For the Veal Cutlets:

  • 4 veal cutlets (about 4 ounces each), pounded to 1/4-inch thickness
  • Salt and freshly ground black pepper
  • 1/2 cup all-purpose flour
  • 2 tablespoons olive oil
  • 2 tablespoons unsalted butter

For the Piccata Sauce:

  • 1/2 cup chicken broth
  • 1/4 cup dry white wine
  • Juice of 1 lemon (about 3 tablespoons)
  • 2 tablespoons capers, drained
  • 2 tablespoons fresh parsley, chopped
  • 2 tablespoons unsalted butter
  • Salt and freshly ground black pepper to taste

For Garnish:

  • Lemon slices
  • Fresh parsley, chopped

For Serving:

  • Cooked pasta or steamed vegetables

Instructions:

1. Prepare the Veal Cutlets:

  1. Season the veal cutlets on both sides with salt and freshly ground black pepper.
  2. Place the flour in a shallow dish. Dredge each veal cutlet in the flour, shaking off any excess.

2. Cook the Veal Cutlets:

  1. In a large skillet, heat the olive oil and butter over medium-high heat.
  2. Add the veal cutlets to the skillet and cook for 2-3 minutes on each side, or until golden brown and cooked through.
  3. Remove the veal cutlets from the skillet and transfer them to a plate. Cover loosely with foil to keep warm.
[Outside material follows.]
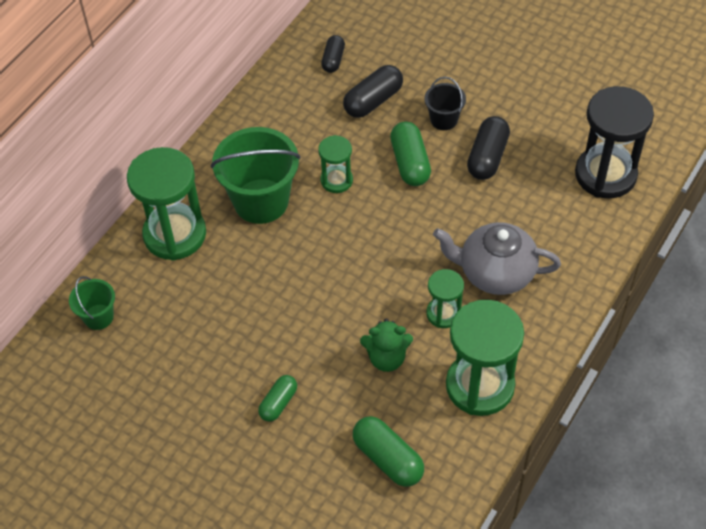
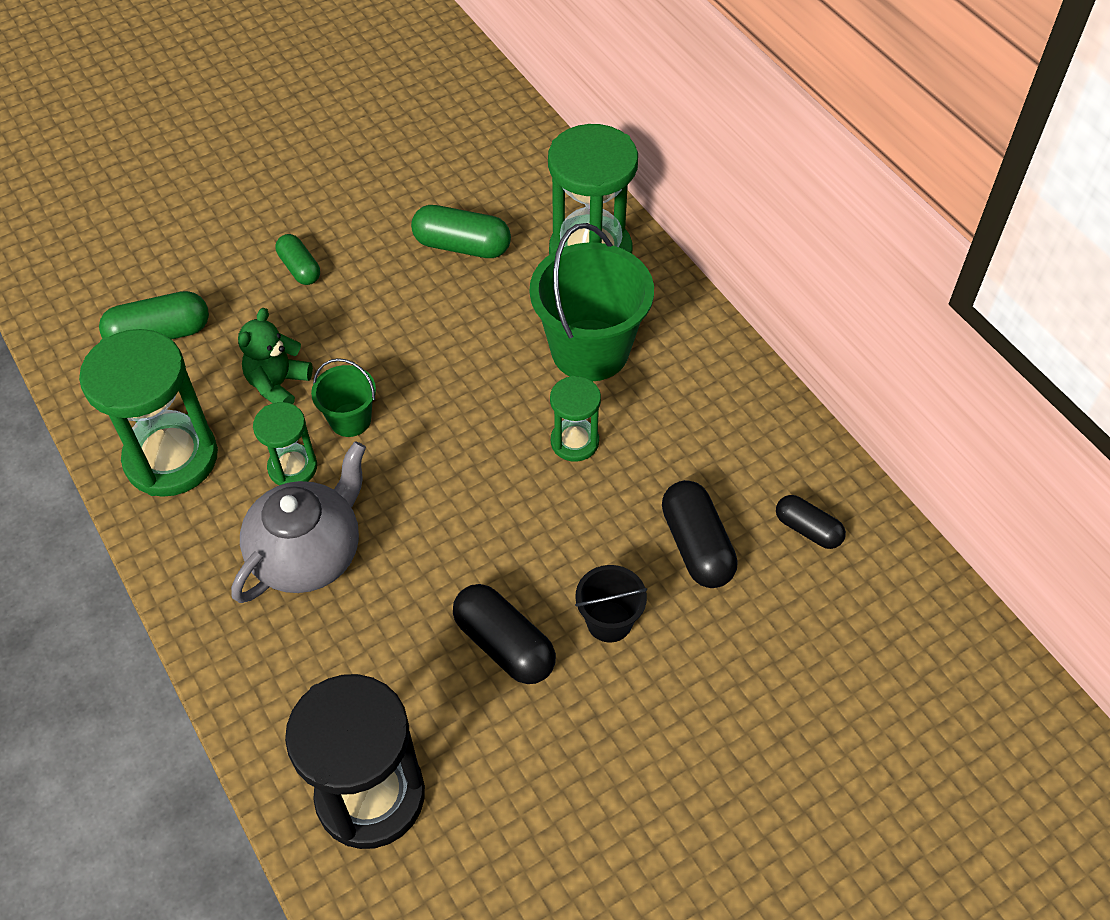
camera: 115 degrees right, 0 degrees up
(98, 317) = (518, 160): green bucket -> green bucket (350, 420)
(410, 163) = (553, 540): green capsule -> green capsule (462, 246)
3. Prepare the Piccata Sauce:

  1. In the same skillet, add the chicken broth, white wine, and lemon juice. Bring to a boil, scraping up any browned bits from the bottom of the skillet.
  2. Reduce the heat to medium-low and simmer the sauce for about 5 minutes, or until it is slightly reduced.
  3. Stir in the capers and chopped parsley.
  4. Gradually whisk in the butter, one tablespoon at a time, until the sauce is smooth and slightly thickened.
  5. Season the sauce with salt and freshly ground black pepper to taste.

4. Serve:

  1. Arrange the cooked veal cutlets on a serving platter or individual plates.
  2. Spoon the piccata sauce over the veal cutlets.
  3. Garnish with lemon slices and chopped fresh parsley.

5. Optional Serving Suggestions:

  • Serve Veal Piccata with cooked pasta, such as linguine or fettuccine, tossed in the piccata sauce.
  • Alternatively, serve with steamed vegetables, such as asparagus or green beans, for a lighter option.

Conclusion: Veal Piccata is a classic Italian dish that combines tender veal cutlets with a tangy and flavorful lemon-butter sauce. This recipe captures the essence of Italian cuisine with its simple yet elegant preparation. Enjoy this delicious dish with your favorite side for a satisfying and memorable meal. Buon appetito!